Merry Christmas 7/25/10

Date:                           July 25, 2010

 

Location:                    Plattekill, NY

 

1100

 

            It was Christmas in our campground yesterday, and yes we did get to see Santa.  He looked a little warm, but we are located in the tropical region of a New York summer and not the North Pole.  I don’t think Rudolph would have been happy prancing around in the 90 plus degree humidity of our heat wave.  The reindeer were lucky.  Santa left them backing in the cool stalls of the North Pole and he rode around our campground on our fire truck.  Santa managed to get a few “Ho! Ho! Ho’s”out. But I think he was trying to say hot hot hot.  I think he lost seventeen pounds just in perspiration while he was here.

 

            We did not have a Christmas tree or many decorations, but Santa and our planned activities tried to capture the holiday spirit.  I am not sure how effective they were, because we saw a lot of people lingering around the cool swimming pools.  I am not sure they were singing Christmas Carols.  I am sure they were looking for cool.  I was sequestered inside of our registration office and store. Did I mention that our store is air-conditioned?  I did not find a major need to spend very much time outside.  If anyone wanted to talk to me they could come into my cool den and converse all that they wanted.

 

            Working at the registration counter is a very interesting and sometimes challenging choice of vocations.  Dealing with the public is always an interesting endeavor and mind expanding learning experience.  I now that the mantra should be, “The customer is always right.”  But, sometimes it is very hard to remember that.  How can the customer be right when it is quite evident that they are living in some far distant world that has little, if any, connection to the reality of the world in which the real people exist.  I know that during the “terrible two” years of our lives that we learn if we scream loud enough and throw a big enough temper tantrum the world will right itself and revolve around us as we know it always should.  There are no other people, except that they be subservient to us and our needs.  But, aren’t we supposed to out grow that childish realism and enter the adult world at some time?  Isn’t the “terrible two” syndrome supposed to be relevant to our age of two years old and not to the fact that we are “too” stupid and self centered to realize there are other people in the world?

 

            A simple story will, hopefully, explain my attitude.  It is about a gentleman that had the temerity to drive up to our campground with no reservation, no prior call to check for availability and the expectation for us to manufacture a place for him to park his motorhome in a campground that was full to overflowing.  We apologized for the inconvenience, but let him know that we were indeed full and had even rented all of our “overflow” sites.  We even gave him the number of our competitor, a free directory of KOA campgrounds across the country, and reminded him that it would have been better for him to have phoned us prior to driving the nine or ten miles out to our campground to find that we had no place for him at the inn.  This was a case where we tried to be as right with the customer as we could given the situation.

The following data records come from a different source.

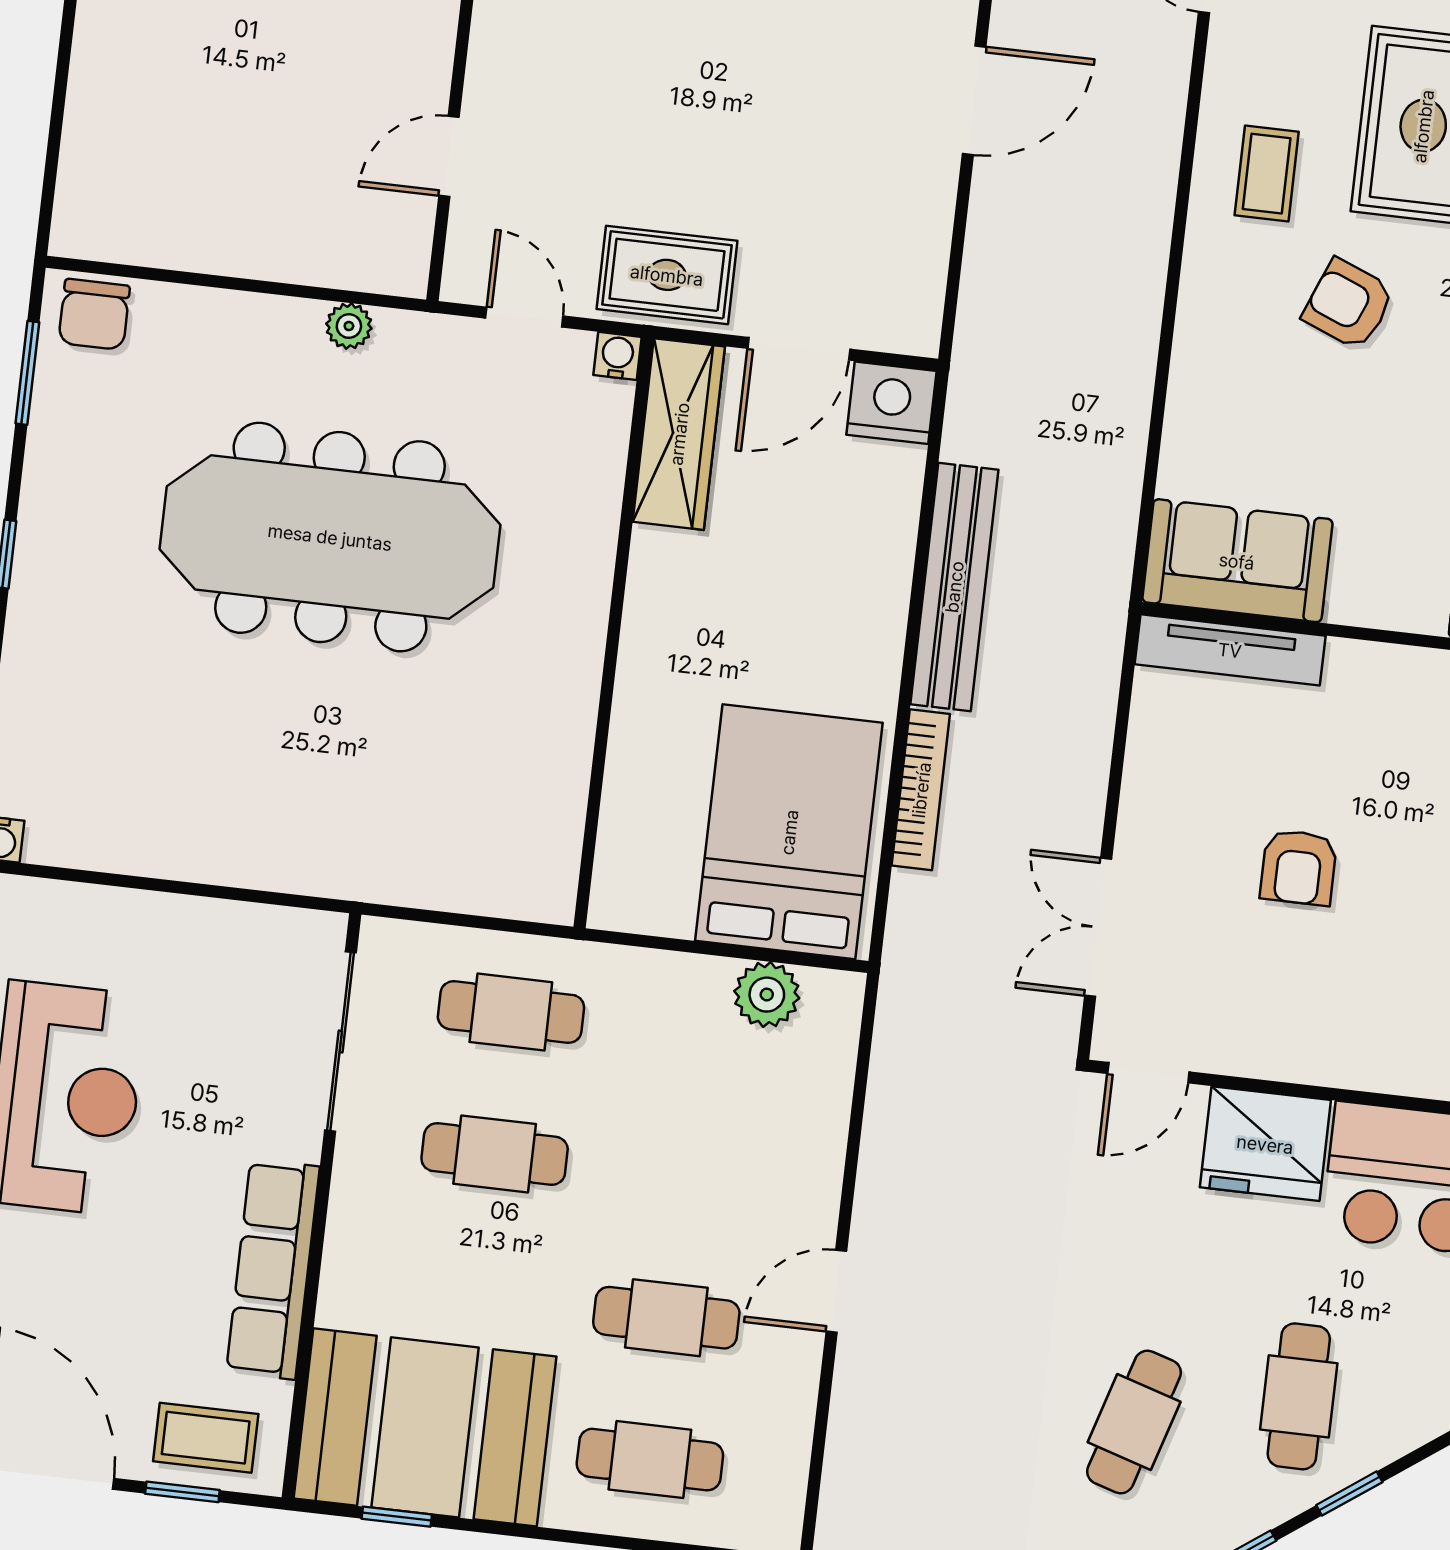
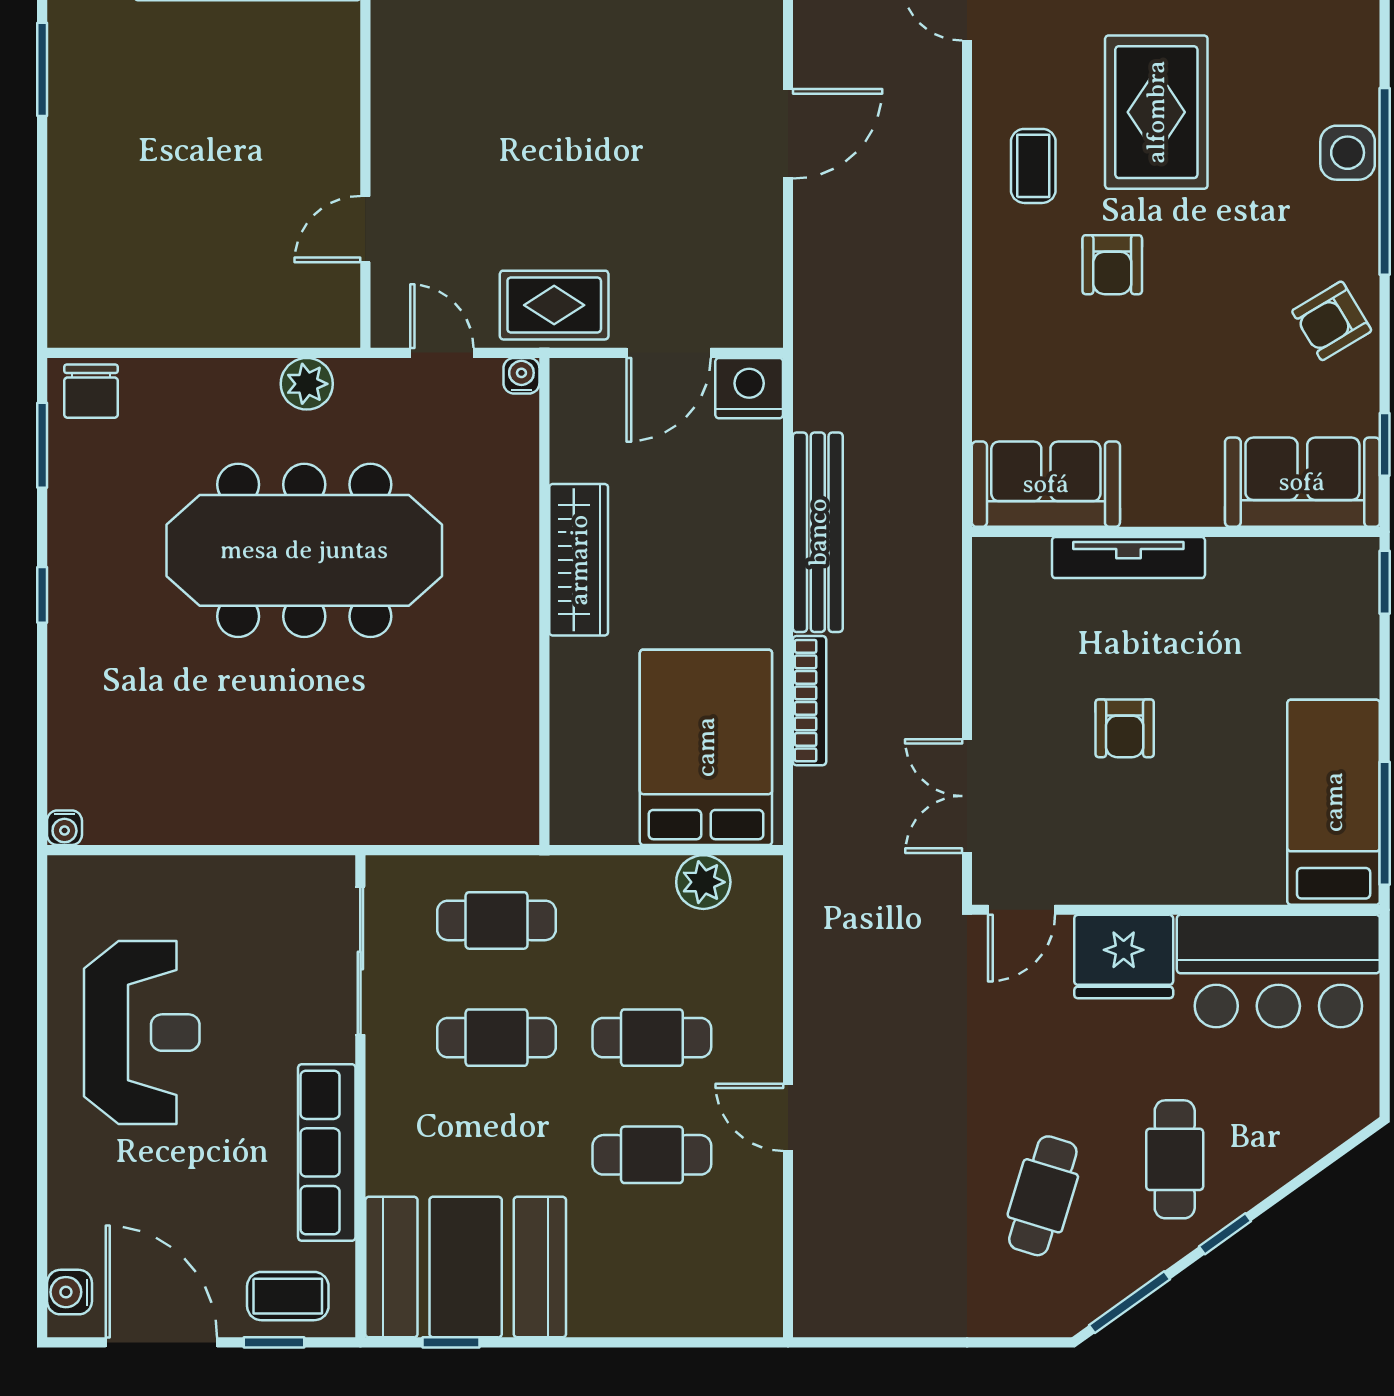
armchair: (1348, 304) -> (1112, 265), turned -112
plant: (349, 326) -> (307, 384), width x1.38, depth x1.38
wardrobe: (679, 434) -> (579, 560), moved
tv unit: (1230, 650) -> (1128, 558), moved
door: (836, 1291) -> (788, 1117), hinge flipped
cafe table: (650, 1460) -> (652, 1038), moved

            This wonderful, tolerant,  understanding gentleman decided to yell at us and argue that; One we should still have a place for him and his motor home; and two, we must be kidding about being full.  He wanted a camp site and we were a campground and that was all that mattered.  The world was here to serve him and we are part of the word.  He could not understand why we had a sign at the interstate exit that directed him to our campground if we did not have any camp sites.  The sign was there, we were here and he should have a site.  Simple enough, so he thought.  I guess he thought we should send an employee to every KOA sign in the area and wave at all campers explaining that we had no vacancies.  Or maybe we should just go and remove every KOA sign from every cross roads in the area until Sunday or Monday when we might again have a spot for this small minded Neanderthal.  The whole world must change its rotational perspective because he was too stupid or too careless to bother to call ahead to see if there might be a place for his evening rest.  It was of course our fault that he failed.

 

            Attempting not to laugh in a customers face in this situation is very difficult.  I could only find so many ways to say I am sorry.  And I could not find enough ways to explain what “no vacancy” really meant.  He did not leave a very happy customer, but then I guess he was really not a customer at all.  I did give him a directory and a little advice about calling ahead.  After one jumps from a plane it is a really bad time to begin planning on buying a parachute.  I am truly sorry, but sometimes the glass is not half full, it is not half empty, it is just plain broken all to hell and it ain’t gonna hold any water. 

 

            I hope the old fart found a place to put his sorry butt for the night.  I hope he learned a lesson in making a few prior plans.  And I hope he will, at some time, grow up and realize that he is no longer two years old.  He can throw a temper snit and kick his feet all he wants, but the universe is real and it does have many other elements in it that must be considered.  His world may well revolve around him, but the universe is made up of many many worlds.

 

            Merry Christmas, I think I got a lump of coal in my stocking.